Ever since my studies in high school, I have been interested in the natural sciences, and particularly in chemistry. Thus, I decided to study Forensic Science at the University of Applied Sciences in Rheinbach , Germany, which comprises multifaceted subjects in the areas of chemistry, biology, material science, and law. During my Bachelor-thesis at the Robert-Gordon University in Scotland, I first encountered nanomaterials, prepared via the sol-gel process. In particular, my thesis dealt with the generation of a luminescence lanthanide complex and its incorporation into a silica nanoparticle matrix, which was surface-functionalised to function as a fingerprint powder.
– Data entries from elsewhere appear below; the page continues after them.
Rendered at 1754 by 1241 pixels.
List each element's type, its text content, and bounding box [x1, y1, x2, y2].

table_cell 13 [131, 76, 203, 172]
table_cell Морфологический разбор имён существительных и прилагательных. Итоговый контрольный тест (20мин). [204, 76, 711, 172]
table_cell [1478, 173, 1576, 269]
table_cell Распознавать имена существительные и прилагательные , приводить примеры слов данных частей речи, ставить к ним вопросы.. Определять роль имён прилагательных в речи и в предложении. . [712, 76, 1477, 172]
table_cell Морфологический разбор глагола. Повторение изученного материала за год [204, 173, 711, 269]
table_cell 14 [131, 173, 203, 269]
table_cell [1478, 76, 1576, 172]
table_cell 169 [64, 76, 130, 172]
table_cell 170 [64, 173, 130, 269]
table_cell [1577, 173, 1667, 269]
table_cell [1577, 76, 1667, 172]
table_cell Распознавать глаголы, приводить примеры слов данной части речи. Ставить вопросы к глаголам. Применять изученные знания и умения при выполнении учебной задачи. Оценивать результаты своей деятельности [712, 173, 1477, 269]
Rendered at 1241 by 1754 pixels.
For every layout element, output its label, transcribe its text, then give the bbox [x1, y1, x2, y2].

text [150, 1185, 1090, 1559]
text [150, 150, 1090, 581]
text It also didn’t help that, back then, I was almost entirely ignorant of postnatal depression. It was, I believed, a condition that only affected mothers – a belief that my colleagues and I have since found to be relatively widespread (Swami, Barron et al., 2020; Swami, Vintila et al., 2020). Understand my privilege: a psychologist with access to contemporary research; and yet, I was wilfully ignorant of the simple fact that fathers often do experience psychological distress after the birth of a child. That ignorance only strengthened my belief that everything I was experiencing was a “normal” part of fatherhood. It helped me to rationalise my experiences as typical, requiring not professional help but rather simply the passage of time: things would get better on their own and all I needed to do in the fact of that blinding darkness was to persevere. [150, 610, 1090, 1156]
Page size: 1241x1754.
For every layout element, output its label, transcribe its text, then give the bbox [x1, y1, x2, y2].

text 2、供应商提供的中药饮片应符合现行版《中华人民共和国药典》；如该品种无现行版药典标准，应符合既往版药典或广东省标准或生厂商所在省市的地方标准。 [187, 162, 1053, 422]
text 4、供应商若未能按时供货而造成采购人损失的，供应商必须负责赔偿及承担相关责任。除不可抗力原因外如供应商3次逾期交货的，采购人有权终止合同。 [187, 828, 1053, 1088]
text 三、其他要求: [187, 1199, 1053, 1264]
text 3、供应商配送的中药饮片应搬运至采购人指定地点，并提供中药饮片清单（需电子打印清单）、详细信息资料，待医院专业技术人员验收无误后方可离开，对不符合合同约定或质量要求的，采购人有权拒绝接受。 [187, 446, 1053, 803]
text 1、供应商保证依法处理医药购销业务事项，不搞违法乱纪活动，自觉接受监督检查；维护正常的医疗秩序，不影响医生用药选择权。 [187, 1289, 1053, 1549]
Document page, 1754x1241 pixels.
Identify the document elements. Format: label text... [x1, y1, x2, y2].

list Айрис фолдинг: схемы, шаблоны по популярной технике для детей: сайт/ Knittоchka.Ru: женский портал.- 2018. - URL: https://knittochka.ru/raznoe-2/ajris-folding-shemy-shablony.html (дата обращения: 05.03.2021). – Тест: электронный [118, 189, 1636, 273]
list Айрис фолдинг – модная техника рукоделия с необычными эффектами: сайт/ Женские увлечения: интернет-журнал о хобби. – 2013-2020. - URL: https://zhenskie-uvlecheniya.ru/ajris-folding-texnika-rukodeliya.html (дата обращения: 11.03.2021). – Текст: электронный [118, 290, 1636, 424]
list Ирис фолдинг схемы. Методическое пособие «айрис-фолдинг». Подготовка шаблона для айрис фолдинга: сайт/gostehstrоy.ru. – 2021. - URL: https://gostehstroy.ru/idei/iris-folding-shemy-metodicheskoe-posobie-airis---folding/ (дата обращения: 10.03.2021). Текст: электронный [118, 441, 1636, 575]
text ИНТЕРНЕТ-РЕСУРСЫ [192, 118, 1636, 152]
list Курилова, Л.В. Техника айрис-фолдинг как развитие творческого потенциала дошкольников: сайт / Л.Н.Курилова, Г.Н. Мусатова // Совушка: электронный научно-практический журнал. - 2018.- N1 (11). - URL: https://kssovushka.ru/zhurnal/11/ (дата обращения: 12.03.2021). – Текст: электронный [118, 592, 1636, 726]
For my masters’ studies, I decided to focus more on the chemistry side and hence started studying Analytical and Bioanalytical Chemistry at the University of Applied Sciences in Aalen, Germany. During my Master-degree studies, I had the chance to expand my knowledge in nanomaterials by participating in a small research project concerning amino-silane functionalised maghemite nanoparticles. As I really enjoyed working in this field, I completed a research semester at the Paris-Lodron University of Salzburg in the department of Chemistry and Physics of Materials. From this time on, staying in Salzburg felt like the right choice and hence I conduced the practical work of my Master thesis involving the synthesis and characterisation of hybrid aerogels made of tannin and silica in the group of Professor Dr Nicola Hüsing. Thereupon, I was fortunate to be able to start my PhD studies, in October 2019, in the same department. My dissertation explores the generation of porous materials made of the polyphenolic tree-extract tannin, which is a natural, low-cost waste product from the paper industry, on the way to a more sustainable alternative for various applications fields, such as renewable energies, absorbent and coating technology. Therefore, this research is well aligned with the EU’s sustainable product policy. More precisely, within this work, the synthesis-structuralproperties relationships of tannin-based aerogels are being explored, with a particular focus on the generation of aerogels by using a bio-based crosslinker and its carbon counterparts, as well as enhancing the gels’ functionalities by introducing inorganic moieties.
Overall, my academic career is evolving along a versatile and personally-fulfilling path and I consider myself fortunate to have ended up within the sol-gel community. Furthermore, I am glad that my studies rely on the use of sustainable precursor materials, and even more, I am happy to see that within the aerogel-community, many researchers nowadays focus on bio-based precursors. Hence, I am looking forward to the newest research targeting the issues of the climate crisis.